▸ **Description of the task**
Each entry is to be repeated word for word, and the images are to be dropped.

Records from a dataset:

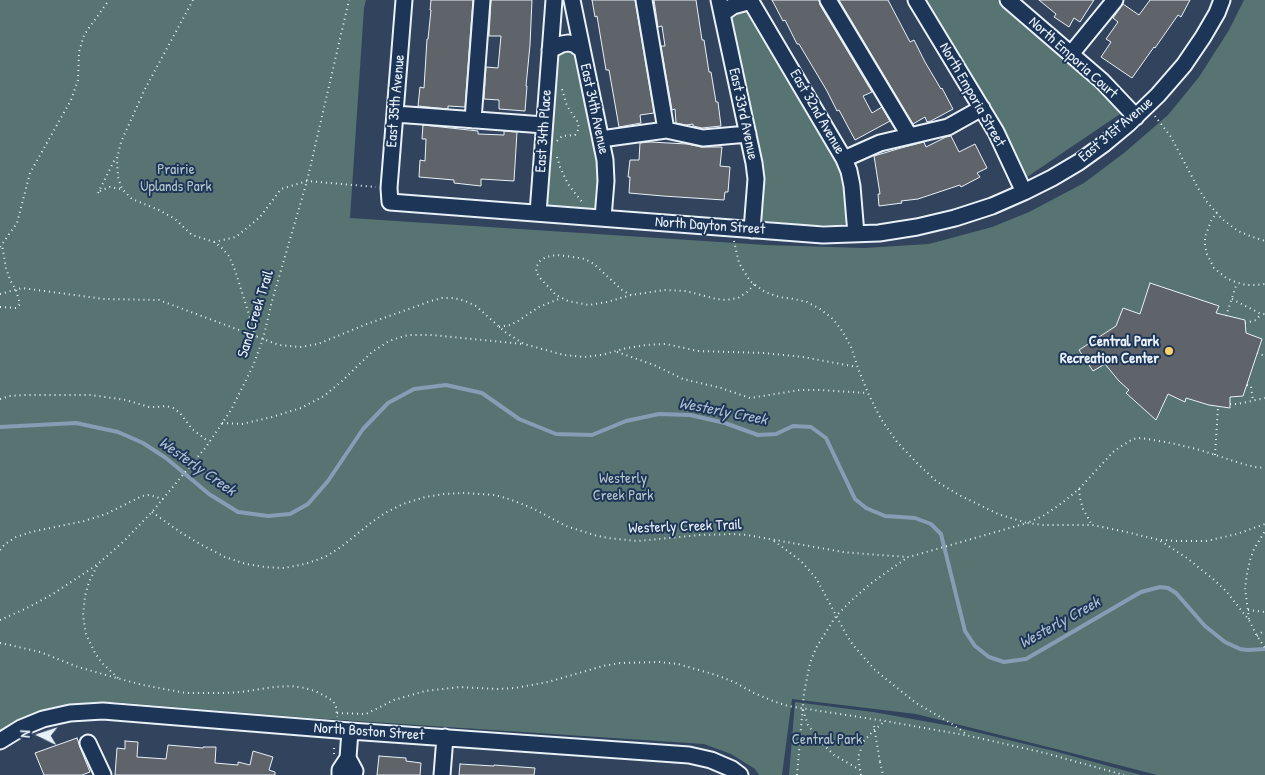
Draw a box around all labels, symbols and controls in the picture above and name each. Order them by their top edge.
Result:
street label: North Emporia Court [1025,13,1121,103]
street label: North Emporia Street [935,40,1009,150]
street label: East 35th Avenue [383,54,409,148]
street label: East 34th Avenue [576,62,612,156]
street label: East 33rd Avenue [724,66,762,162]
street label: East 32nd Avenue [786,66,848,158]
street label: East 34th Place [532,89,556,173]
street label: East 31st Avenue [1075,94,1157,166]
park label: Prairie Uplands Park [140,161,212,196]
street label: North Dayton Street [654,213,766,239]
street label: Sand Creek Trail [234,268,278,360]
place label: Central Park Recreation Center [1060,333,1159,368]
marker: Central Park Recreation Center [1163,345,1175,357]
water label: Westerly Creek [677,394,769,430]
water label: Westerly Creek [155,433,239,501]
park label: Westerly Creek Park [593,470,653,505]
street label: Westerly Creek Trail [628,516,742,538]
water label: Westerly Creek [1016,593,1104,653]
north arrow [15,710,65,760]
street label: North Boston Street [313,719,425,745]
text: N [15,730,34,738]
park label: Central Park [792,731,862,749]

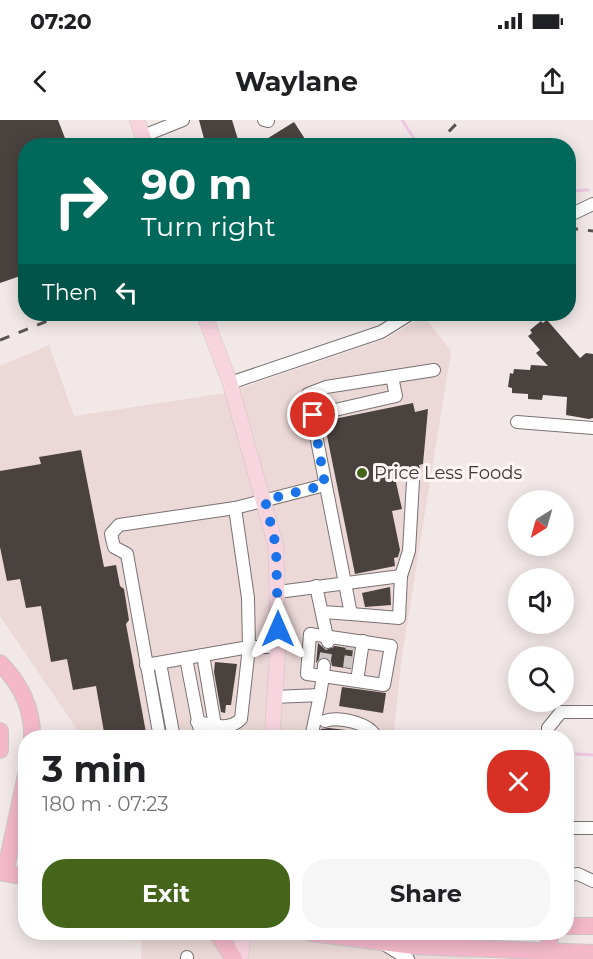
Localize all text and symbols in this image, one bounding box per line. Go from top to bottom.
text: 07:20 [30,8,92,35]
icon: back [24,65,57,98]
text: Waylane [235,65,358,98]
icon: share [536,65,569,98]
text: 90 m [141,158,252,210]
icon: right [42,162,120,240]
text: Turn right [141,210,276,243]
icon: left [110,276,143,309]
text: Then [42,279,98,306]
pin [287,389,338,440]
icon: arrive [296,398,329,431]
place label: Price Less Foods [374,462,522,484]
marker: Price Less Foods [355,466,369,480]
north arrow [508,490,574,556]
map controls [508,490,574,712]
button: sound [508,568,574,634]
position arrow [246,597,310,661]
button: search [508,646,574,712]
text: 3 min [42,747,147,791]
button: close [487,750,550,813]
text: 180 m · 07:23 [42,792,169,816]
button: Exit [42,859,290,928]
button: Share [302,859,550,928]

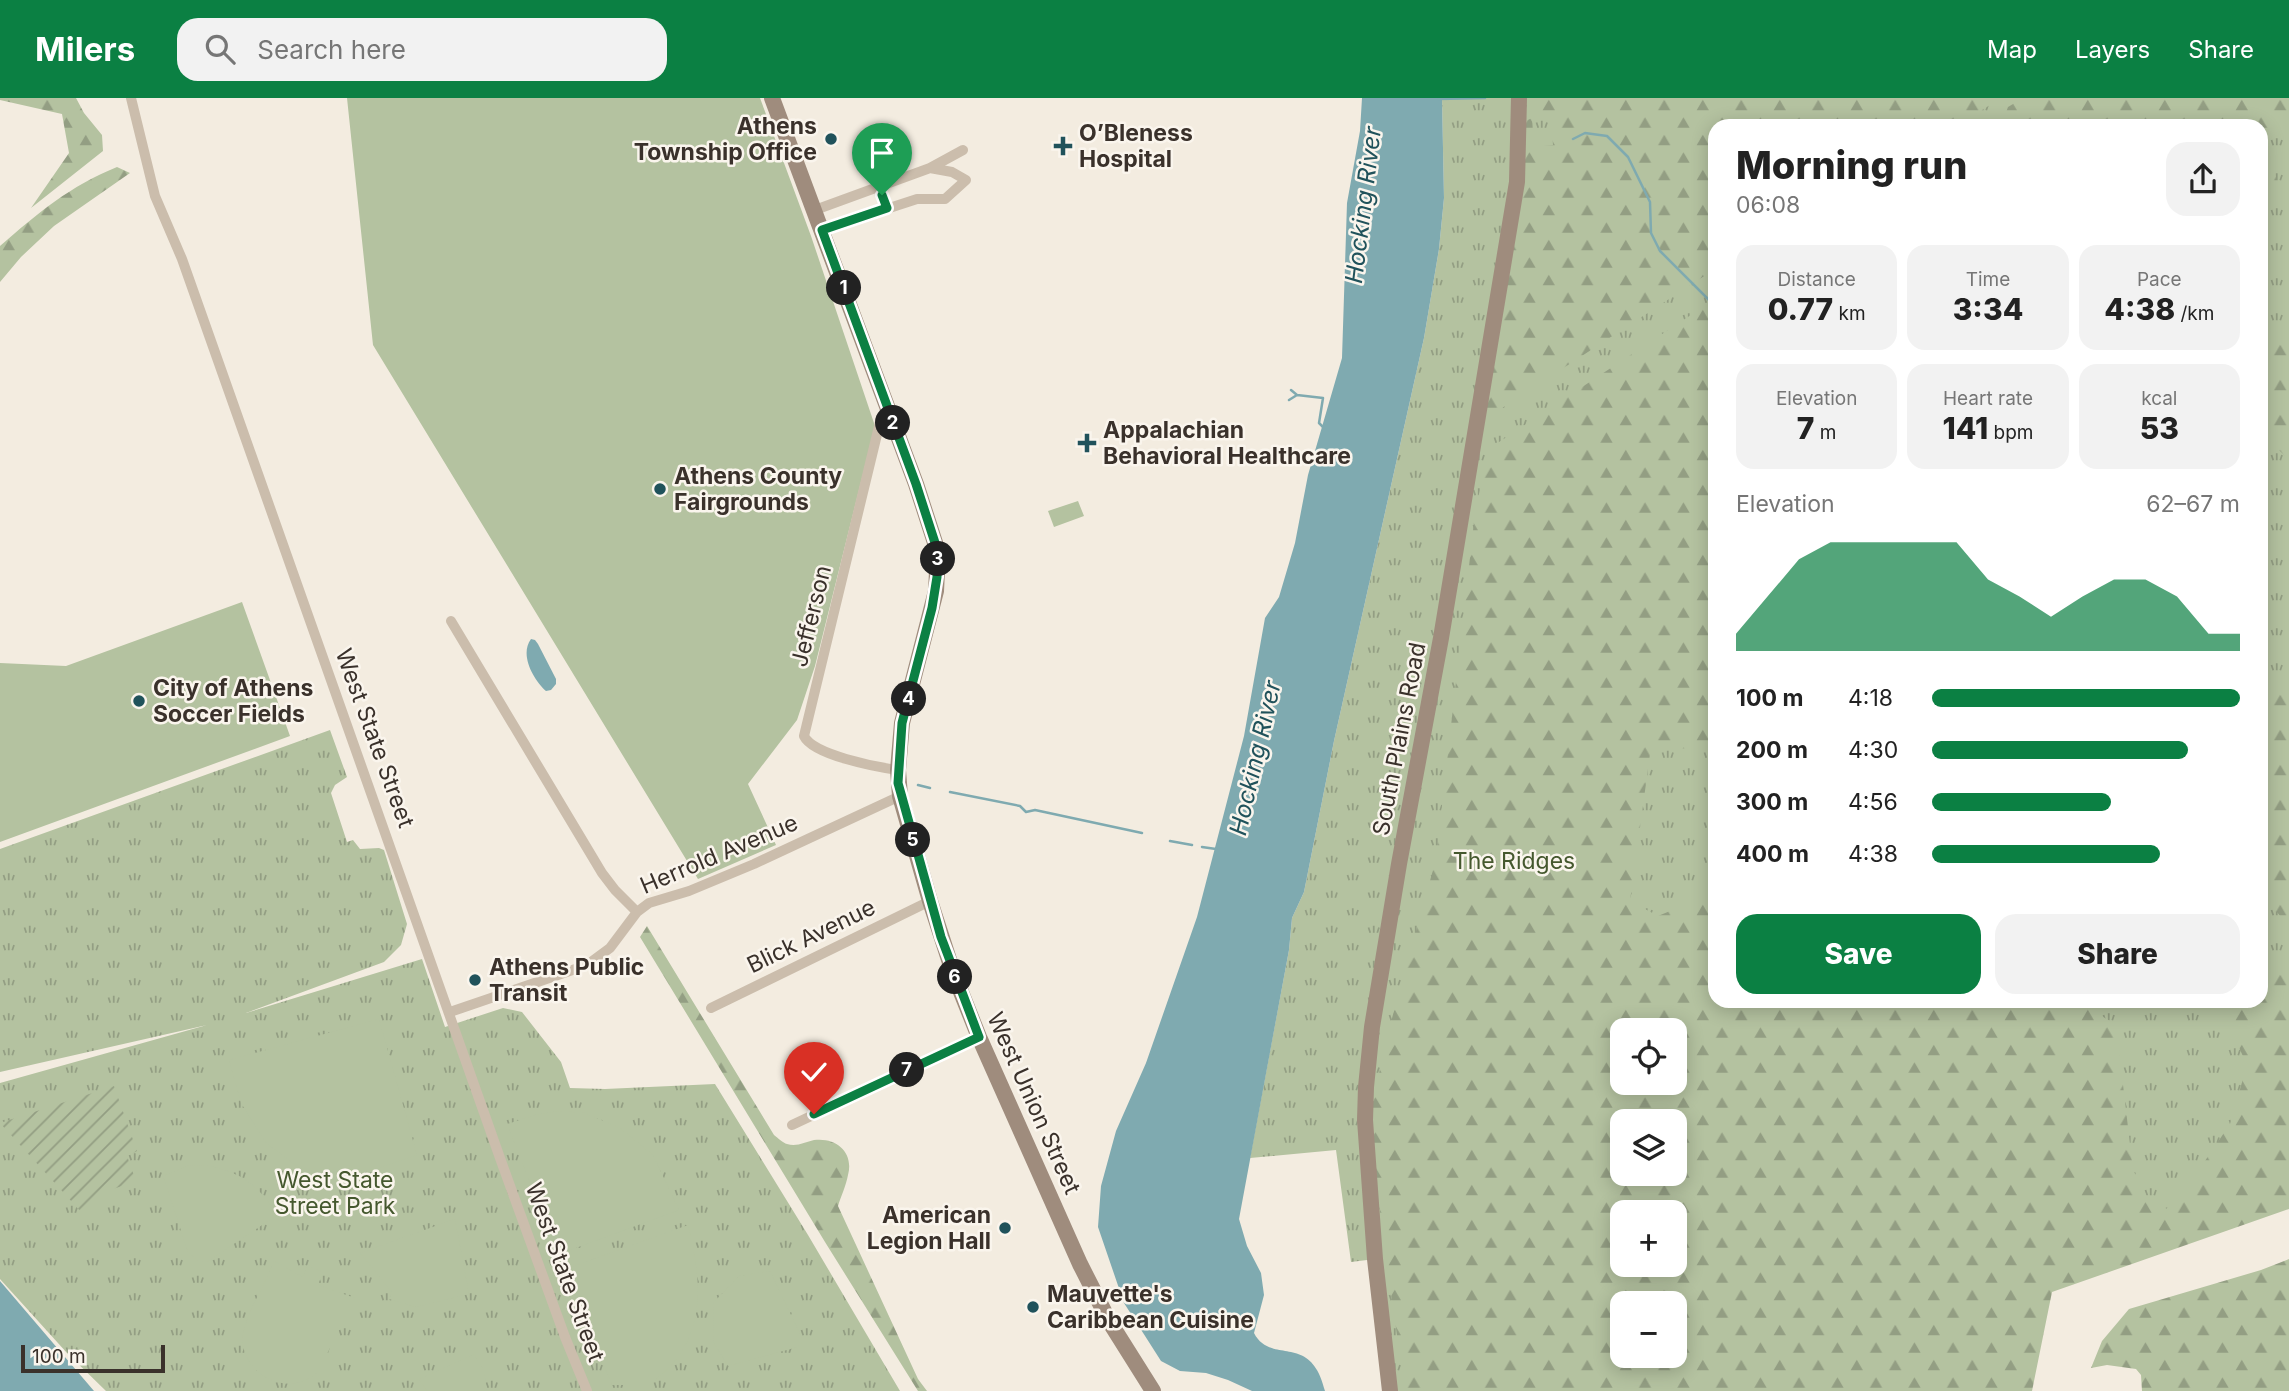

▸ **Final answer**
Draw a box around all labels, symbols and controls in the picture above and name each. Order them by their top edge.
Result:
street label: North Emporia Court [1025,13,1121,103]
street label: North Emporia Street [935,40,1009,150]
street label: East 35th Avenue [383,54,409,148]
street label: East 34th Avenue [576,62,612,156]
street label: East 33rd Avenue [724,66,762,162]
street label: East 32nd Avenue [786,66,848,158]
street label: East 34th Place [532,89,556,173]
street label: East 31st Avenue [1075,94,1157,166]
park label: Prairie Uplands Park [140,161,212,196]
street label: North Dayton Street [654,213,766,239]
street label: Sand Creek Trail [234,268,278,360]
place label: Central Park Recreation Center [1060,333,1159,368]
marker: Central Park Recreation Center [1163,345,1175,357]
water label: Westerly Creek [677,394,769,430]
water label: Westerly Creek [155,433,239,501]
park label: Westerly Creek Park [593,470,653,505]
street label: Westerly Creek Trail [628,516,742,538]
water label: Westerly Creek [1016,593,1104,653]
north arrow [15,710,65,760]
street label: North Boston Street [313,719,425,745]
text: N [15,730,34,738]
park label: Central Park [792,731,862,749]

Localize all text and symbols in this image, one bounding box per line. Go from top to bottom.
text: 07:20 [30,8,92,35]
icon: back [24,65,57,98]
text: Waylane [235,65,358,98]
icon: share [536,65,569,98]
text: 90 m [141,158,252,210]
icon: right [42,162,120,240]
text: Turn right [141,210,276,243]
icon: left [110,276,143,309]
text: Then [42,279,98,306]
pin [287,389,338,440]
icon: arrive [296,398,329,431]
place label: Price Less Foods [374,462,522,484]
marker: Price Less Foods [355,466,369,480]
north arrow [508,490,574,556]
map controls [508,490,574,712]
button: sound [508,568,574,634]
position arrow [246,597,310,661]
button: search [508,646,574,712]
text: 3 min [42,747,147,791]
button: close [487,750,550,813]
text: 180 m · 07:23 [42,792,169,816]
button: Exit [42,859,290,928]
button: Share [302,859,550,928]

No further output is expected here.